** TO DO **
Reproduce the text read from the pictures in the data below, putting "markets" wherever "mandis" appears and changing nothing else. Leave the pictures out of your answer.

** INPUT **
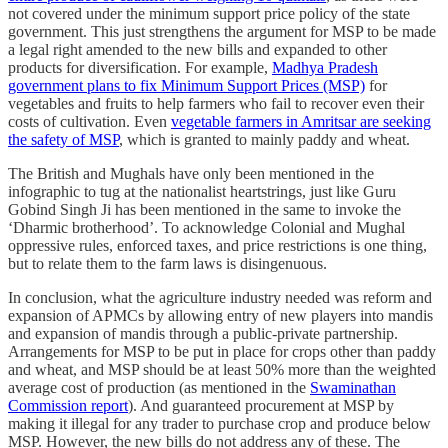
not covered under the minimum support price policy of the state
government. This just strengthens the argument for MSP to be made
a legal right amended to the new bills and expanded to other
products for diversification. For example,
Madhya Pradesh
government plans to fix Minimum Support Prices (MSP)
for
vegetables and fruits to help farmers who fail to recover even their
costs of cultivation. Even
vegetable farmers in Amritsar are seeking
the safety of MSP
, which is granted to mainly paddy and wheat.
The British and Mughals have only been mentioned in the
infographic to tug at the nationalist heartstrings, just like Guru
Gobind Singh Ji has been mentioned in the same to invoke the
‘Dharmic brotherhood’. To acknowledge Colonial and Mughal
oppressive rules, enforced taxes, and price restrictions is one thing,
but to relate them to the farm laws is disingenuous.
In conclusion, what the agriculture industry needed was reform and
expansion of APMCs by allowing entry of new players into mandis
and expansion of mandis through a public-private partnership.
Arrangements for MSP to be put in place for crops other than paddy
and wheat, and MSP should be at least 50% more than the weighted
average cost of production (as mentioned in the
Swaminathan
Commission report
). And guaranteed procurement at MSP by
making it illegal for any trader to purchase crop and produce below
MSP. However, the new bills do not address any of these. The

** SOLUTION FOR THIS PROBLEM **
not covered under the minimum support price policy of the state
government. This just strengthens the argument for MSP to be made
a legal right amended to the new bills and expanded to other
products for diversification. For example,
Madhya Pradesh
government plans to fix Minimum Support Prices (MSP)
for
vegetables and fruits to help farmers who fail to recover even their
costs of cultivation. Even
vegetable farmers in Amritsar are seeking
the safety of MSP
, which is granted to mainly paddy and wheat.
The British and Mughals have only been mentioned in the
infographic to tug at the nationalist heartstrings, just like Guru
Gobind Singh Ji has been mentioned in the same to invoke the
‘Dharmic brotherhood’. To acknowledge Colonial and Mughal
oppressive rules, enforced taxes, and price restrictions is one thing,
but to relate them to the farm laws is disingenuous.
In conclusion, what the agriculture industry needed was reform and
expansion of APMCs by allowing entry of new players into markets
and expansion of markets through a public-private partnership.
Arrangements for MSP to be put in place for crops other than paddy
and wheat, and MSP should be at least 50% more than the weighted
average cost of production (as mentioned in the
Swaminathan
Commission report
). And guaranteed procurement at MSP by
making it illegal for any trader to purchase crop and produce below
MSP. However, the new bills do not address any of these. The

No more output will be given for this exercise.